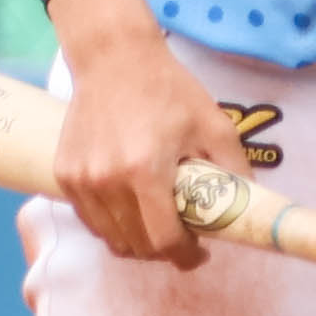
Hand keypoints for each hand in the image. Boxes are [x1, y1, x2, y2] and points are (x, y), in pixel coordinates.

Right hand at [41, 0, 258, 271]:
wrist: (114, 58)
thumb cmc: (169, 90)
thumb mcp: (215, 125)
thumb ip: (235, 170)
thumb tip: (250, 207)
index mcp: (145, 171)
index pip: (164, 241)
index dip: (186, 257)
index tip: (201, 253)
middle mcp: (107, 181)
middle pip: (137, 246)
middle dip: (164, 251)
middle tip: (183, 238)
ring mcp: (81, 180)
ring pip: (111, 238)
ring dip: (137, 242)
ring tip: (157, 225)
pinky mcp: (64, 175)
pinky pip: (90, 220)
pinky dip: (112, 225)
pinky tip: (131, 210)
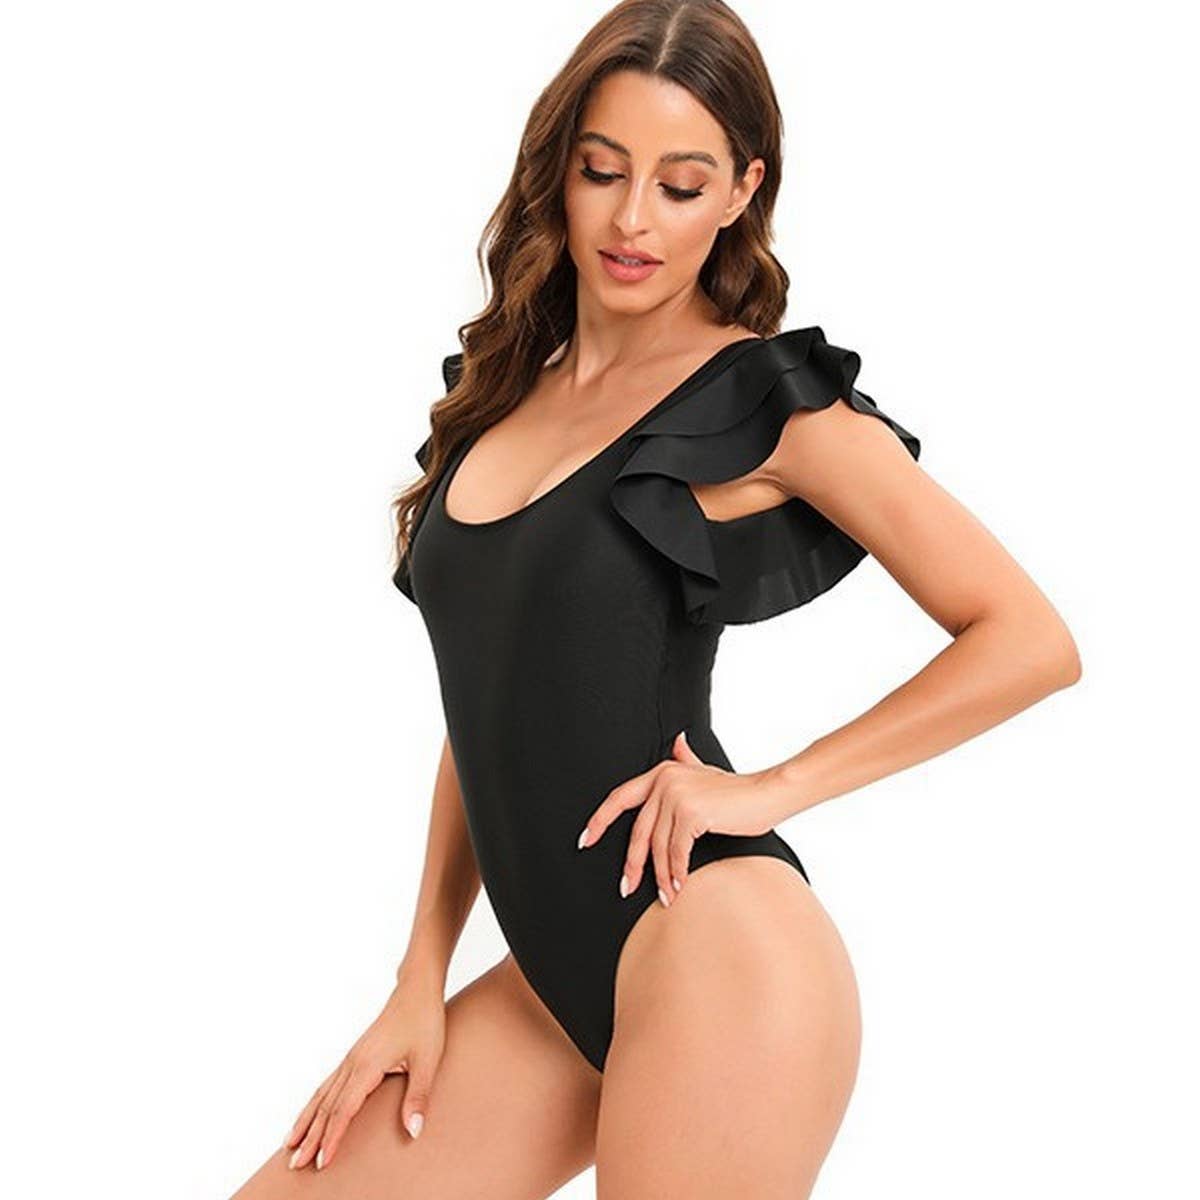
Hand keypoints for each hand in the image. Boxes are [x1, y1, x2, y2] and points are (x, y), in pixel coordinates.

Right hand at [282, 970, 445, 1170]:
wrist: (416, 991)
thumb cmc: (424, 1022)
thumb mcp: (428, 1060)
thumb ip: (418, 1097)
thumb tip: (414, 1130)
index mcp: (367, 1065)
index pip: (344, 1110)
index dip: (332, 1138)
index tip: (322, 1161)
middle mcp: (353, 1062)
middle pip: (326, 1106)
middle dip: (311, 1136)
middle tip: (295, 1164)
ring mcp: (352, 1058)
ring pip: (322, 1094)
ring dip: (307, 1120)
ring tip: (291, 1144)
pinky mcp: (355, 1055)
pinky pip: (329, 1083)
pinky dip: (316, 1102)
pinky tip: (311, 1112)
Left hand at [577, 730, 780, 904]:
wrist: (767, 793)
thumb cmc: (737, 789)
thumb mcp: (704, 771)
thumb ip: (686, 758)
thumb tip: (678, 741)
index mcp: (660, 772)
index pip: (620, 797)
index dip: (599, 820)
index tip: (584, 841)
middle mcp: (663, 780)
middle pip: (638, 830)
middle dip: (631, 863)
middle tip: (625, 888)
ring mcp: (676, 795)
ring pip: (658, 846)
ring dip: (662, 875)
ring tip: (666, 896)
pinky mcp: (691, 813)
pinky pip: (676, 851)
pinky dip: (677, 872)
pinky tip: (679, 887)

...

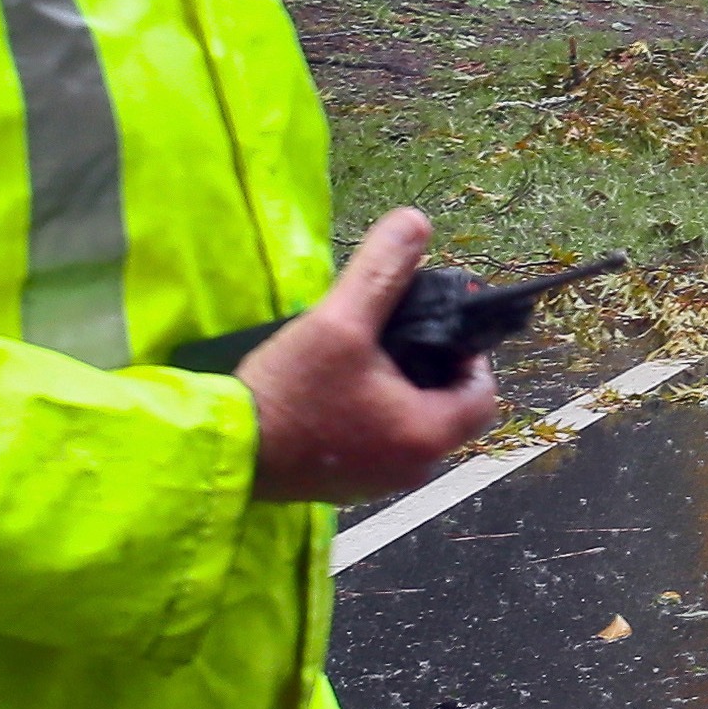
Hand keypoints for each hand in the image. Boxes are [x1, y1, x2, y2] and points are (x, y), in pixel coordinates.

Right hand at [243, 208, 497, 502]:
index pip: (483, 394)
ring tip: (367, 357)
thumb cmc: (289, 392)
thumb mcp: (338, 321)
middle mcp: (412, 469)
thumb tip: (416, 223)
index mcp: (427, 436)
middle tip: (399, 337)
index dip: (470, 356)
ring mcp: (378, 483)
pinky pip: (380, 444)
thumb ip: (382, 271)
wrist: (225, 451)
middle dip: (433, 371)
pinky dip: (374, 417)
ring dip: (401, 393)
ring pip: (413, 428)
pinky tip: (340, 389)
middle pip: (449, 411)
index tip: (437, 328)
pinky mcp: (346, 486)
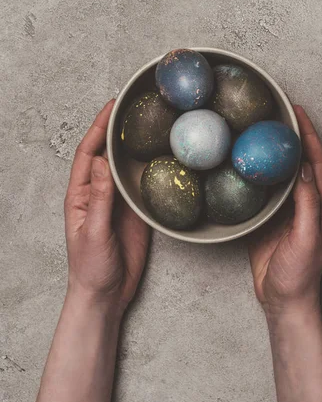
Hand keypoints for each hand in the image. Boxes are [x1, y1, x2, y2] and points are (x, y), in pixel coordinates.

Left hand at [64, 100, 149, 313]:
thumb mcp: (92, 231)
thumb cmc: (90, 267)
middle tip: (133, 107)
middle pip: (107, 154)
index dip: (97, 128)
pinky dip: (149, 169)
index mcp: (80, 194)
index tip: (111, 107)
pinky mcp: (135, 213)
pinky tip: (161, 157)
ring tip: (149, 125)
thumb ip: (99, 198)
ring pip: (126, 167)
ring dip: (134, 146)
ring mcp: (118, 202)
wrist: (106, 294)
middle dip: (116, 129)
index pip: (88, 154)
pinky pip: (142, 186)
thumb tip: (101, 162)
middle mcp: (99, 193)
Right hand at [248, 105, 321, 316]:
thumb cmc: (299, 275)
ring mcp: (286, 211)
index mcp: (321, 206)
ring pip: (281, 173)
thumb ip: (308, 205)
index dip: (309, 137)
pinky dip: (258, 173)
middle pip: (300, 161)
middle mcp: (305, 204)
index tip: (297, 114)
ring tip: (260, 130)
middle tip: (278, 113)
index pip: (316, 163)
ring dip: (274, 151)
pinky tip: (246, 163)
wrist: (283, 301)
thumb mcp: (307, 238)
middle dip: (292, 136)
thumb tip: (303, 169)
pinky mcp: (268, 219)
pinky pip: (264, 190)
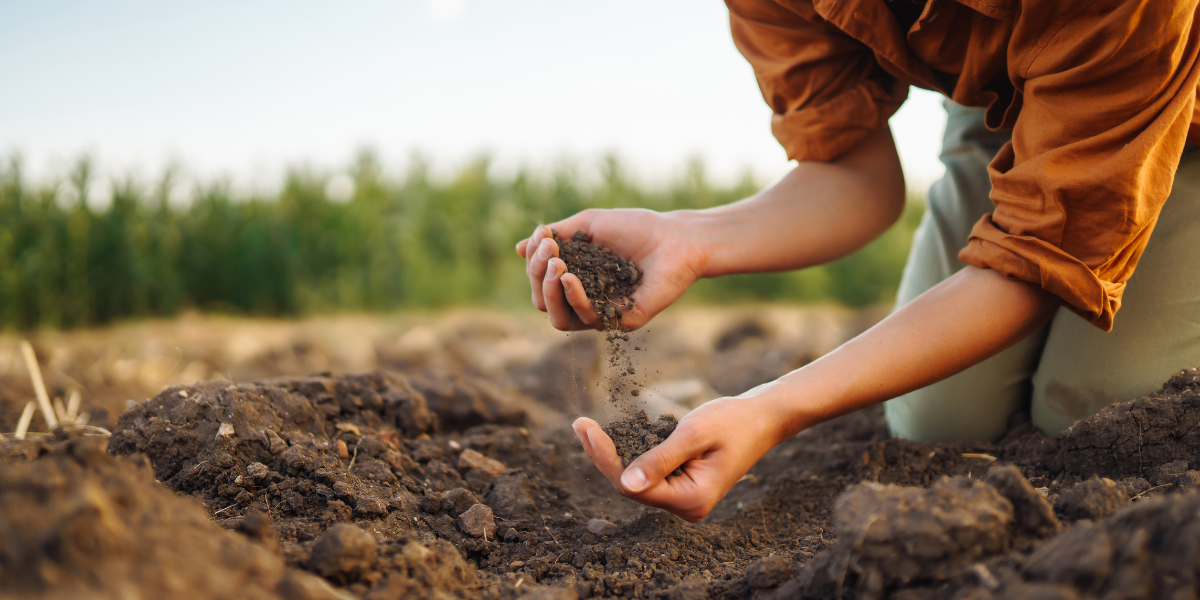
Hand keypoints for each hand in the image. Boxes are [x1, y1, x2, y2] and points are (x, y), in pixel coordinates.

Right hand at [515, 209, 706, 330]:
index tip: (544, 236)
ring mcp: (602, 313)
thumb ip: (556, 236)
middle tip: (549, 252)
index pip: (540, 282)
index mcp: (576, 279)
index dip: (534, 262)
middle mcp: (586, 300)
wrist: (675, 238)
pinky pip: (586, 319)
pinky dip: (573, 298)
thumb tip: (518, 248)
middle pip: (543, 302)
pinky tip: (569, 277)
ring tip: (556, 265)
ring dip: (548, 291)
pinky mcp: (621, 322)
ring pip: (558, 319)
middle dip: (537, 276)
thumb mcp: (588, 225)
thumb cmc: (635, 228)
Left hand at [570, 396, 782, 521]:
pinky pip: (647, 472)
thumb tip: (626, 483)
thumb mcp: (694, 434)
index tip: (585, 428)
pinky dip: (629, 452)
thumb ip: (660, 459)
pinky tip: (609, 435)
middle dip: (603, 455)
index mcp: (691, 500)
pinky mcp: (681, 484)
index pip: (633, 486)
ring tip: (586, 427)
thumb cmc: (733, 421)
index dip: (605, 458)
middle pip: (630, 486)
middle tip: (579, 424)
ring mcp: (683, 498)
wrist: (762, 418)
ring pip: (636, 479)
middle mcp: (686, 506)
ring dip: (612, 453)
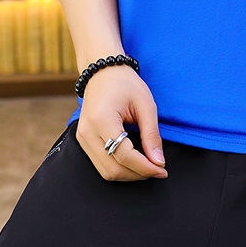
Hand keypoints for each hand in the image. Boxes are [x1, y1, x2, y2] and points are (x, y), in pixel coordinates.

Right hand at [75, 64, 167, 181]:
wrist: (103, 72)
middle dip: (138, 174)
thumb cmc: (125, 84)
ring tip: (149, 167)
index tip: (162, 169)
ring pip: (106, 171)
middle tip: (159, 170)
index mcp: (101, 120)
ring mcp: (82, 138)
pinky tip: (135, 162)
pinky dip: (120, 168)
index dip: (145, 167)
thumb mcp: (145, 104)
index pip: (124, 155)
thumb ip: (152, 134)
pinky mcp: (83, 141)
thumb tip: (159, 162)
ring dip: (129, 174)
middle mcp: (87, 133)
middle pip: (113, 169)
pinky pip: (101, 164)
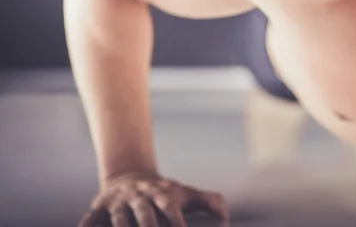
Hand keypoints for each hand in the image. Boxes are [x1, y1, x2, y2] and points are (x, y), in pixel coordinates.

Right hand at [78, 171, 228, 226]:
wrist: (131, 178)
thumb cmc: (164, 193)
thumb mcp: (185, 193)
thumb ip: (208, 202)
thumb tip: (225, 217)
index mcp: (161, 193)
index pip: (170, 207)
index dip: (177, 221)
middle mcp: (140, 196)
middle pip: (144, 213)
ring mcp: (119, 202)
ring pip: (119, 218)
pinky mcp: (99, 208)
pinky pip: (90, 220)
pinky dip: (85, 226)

* * *

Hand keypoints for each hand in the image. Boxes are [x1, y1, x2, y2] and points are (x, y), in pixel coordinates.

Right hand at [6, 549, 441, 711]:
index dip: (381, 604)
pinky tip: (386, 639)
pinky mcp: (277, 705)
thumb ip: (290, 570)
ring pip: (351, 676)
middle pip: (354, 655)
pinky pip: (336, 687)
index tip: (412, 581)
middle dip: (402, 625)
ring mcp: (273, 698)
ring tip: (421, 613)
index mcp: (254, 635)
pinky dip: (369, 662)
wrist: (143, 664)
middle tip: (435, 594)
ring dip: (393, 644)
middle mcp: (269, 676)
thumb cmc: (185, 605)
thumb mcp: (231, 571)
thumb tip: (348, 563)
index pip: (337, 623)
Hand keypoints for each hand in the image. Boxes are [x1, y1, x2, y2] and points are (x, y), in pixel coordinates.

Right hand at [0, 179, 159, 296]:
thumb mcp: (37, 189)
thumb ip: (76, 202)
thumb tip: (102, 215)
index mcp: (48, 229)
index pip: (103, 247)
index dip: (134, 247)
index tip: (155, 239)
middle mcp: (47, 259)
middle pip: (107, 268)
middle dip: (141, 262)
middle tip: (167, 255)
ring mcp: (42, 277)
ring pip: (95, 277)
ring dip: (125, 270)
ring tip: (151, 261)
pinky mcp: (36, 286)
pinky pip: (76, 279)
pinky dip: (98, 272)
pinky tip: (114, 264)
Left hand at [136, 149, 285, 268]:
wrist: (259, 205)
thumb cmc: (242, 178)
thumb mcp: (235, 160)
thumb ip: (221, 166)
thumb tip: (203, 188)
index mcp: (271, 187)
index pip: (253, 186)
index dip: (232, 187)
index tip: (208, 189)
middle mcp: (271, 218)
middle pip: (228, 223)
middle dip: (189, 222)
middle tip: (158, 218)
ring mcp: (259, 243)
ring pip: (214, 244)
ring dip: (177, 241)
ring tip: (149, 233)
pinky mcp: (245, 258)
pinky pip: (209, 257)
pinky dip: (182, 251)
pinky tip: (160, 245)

● Aim of the exercise:
Go to the line above that has "ring tip: (149, 167)" and copy exactly from there down to the line that has "pinky dip: (85, 226)", both included. Leave the pictures out.

● Solution to the problem:
ring tip: (149, 167)
index tip: (162, 169)
ring pip: (106, 171)
middle tip: (159, 170)
index mcp: (101, 120)
ring mcp: (82, 138)
pinky tip: (135, 162)
pinky dip: (120, 168)
index dip: (145, 167)
thumb mcp: (145, 104)
index pip: (124, 155)
thumb ip: (152, 134)
pinky mcp: (83, 141)
thumb tip: (159, 162)
ring dip: (129, 174)
middle mcp: (87, 133)
middle pip: (113, 169)
pinky pip: (101, 164)
Hand keypoints for each hand in the image. Boxes are [x1, y1, x2, y2] and points are (x, y), in pixel coordinates.

Right hand at [78, 171, 228, 226]:
wrist: (131, 178)
thumb cmc: (164, 193)
thumb mcp: (185, 193)
thumb ip: (208, 202)
thumb tip: (225, 217)
index mcp: (161, 193)
index pip: (170, 207)
index dip: (177, 221)
middle mcp: (140, 196)
middle pip: (144, 213)
ring mcp: (119, 202)
ring pip: (119, 218)
pinky mcp: (99, 208)
pinky pip: (90, 220)
pinky dip: (85, 226)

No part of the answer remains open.